The key thing to keep in mind is that the various plans proposed to insure the entire nation will do nothing to lower the cost of medical care because they are just another scheme to shift the costs from one set of consumers to the other. The only difference will be that instead of half, every single health care dollar will take a trip through the federal sausage mill. The money is going to come out of somebody’s pocket and it’s not going to be the government which has no pockets, just hands to grab from one to give to another
It’s just rearranging deck chairs on the Titanic. Twenty years from now when medical spending has doubled as a percentage of GDP the same people will be crying the same tears over the same problem because the entropy of government winds down to expecting less and less of the people while trying to give them more and more. This is why the concept of Health Savings Accounts (not to mention privatizing Social Security) invokes such howls of rage from our ruling elites. Not only do they hold the people in contempt thinking them incapable of planning for their own future but the money tied up in these accounts and owned by citizens is just another chunk of money that cannot be stuffed into the voracious maw of the political influence machine.
As for the poor, well, we live in a society that is both opportunistic and compassionate. It would be demoralizing to our nation to have the disparities of medical access so wide that the poor and ignorant suffer or die from conditions that those who can think and plan ahead easily eacape. We will, unfortunately, always need to give medical care as charity. But the key here is that primary care is no bargain. The connection between good health and acccess to primary care is tenuous. The factors which contribute to poverty and ignorance also contribute to poor health and we have been fighting those since the Johnson Administration with little or no success. Bad health in the poor is mostly a the result of social problems which have shown a surprising resistance to huge doses of federal dollars. Dumping even more money onto the poor is mostly the same as trying to treat a disease with an antibiotic to which it is resistant. Staph Aureus laughs at your ineffectual pennicilin. The poor will laugh and ignore your ineffectual primary care.
What the poor need is the same as everybody else. Major medical insurance for which, if it absolutley must, the goverenment can pay. We certainly pay enough to support the poor now. May as well spend it where it will be effective, that is, on management of the acute health problems that people who don’t think and plan ahead are going to get no matter what we do. To hell with it.

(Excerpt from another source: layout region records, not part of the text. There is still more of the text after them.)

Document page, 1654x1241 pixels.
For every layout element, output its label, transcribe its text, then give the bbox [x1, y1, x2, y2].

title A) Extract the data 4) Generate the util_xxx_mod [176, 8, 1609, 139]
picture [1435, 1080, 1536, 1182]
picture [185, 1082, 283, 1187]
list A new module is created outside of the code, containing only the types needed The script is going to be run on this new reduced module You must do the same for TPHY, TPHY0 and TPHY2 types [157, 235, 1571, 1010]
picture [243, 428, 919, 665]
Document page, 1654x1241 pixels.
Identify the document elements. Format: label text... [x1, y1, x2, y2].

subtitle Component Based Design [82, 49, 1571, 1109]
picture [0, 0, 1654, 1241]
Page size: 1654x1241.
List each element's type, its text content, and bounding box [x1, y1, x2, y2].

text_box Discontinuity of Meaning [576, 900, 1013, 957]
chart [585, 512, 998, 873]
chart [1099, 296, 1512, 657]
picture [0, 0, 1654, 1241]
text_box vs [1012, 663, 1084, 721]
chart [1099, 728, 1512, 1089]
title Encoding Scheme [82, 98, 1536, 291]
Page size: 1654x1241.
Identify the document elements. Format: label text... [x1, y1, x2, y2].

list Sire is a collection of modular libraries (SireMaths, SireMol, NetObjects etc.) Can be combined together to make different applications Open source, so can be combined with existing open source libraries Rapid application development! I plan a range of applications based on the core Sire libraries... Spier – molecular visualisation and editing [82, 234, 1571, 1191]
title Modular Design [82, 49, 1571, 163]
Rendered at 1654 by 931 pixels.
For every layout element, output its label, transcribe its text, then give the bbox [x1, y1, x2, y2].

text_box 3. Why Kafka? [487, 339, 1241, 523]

There are many conflicting forces in medical care, each one trying to stiff the other with the bill. The insurance companies want to pay as little in claims as possible which is understandable given the nature of their business. The medical industry, from physicians to the lady mopping the hospital floors, would like to get paid fairly for their services. The government wrings its hands at the cost but at the same time would like as many people dependent on government as possible. The people want all the medical care they can eat but they want somebody else to pay for it.
Nobody else can pay for it unless we become a nation with a government whose sole function is to provide health and other benefits to a universal dependency class in some decaying freeloader heaven.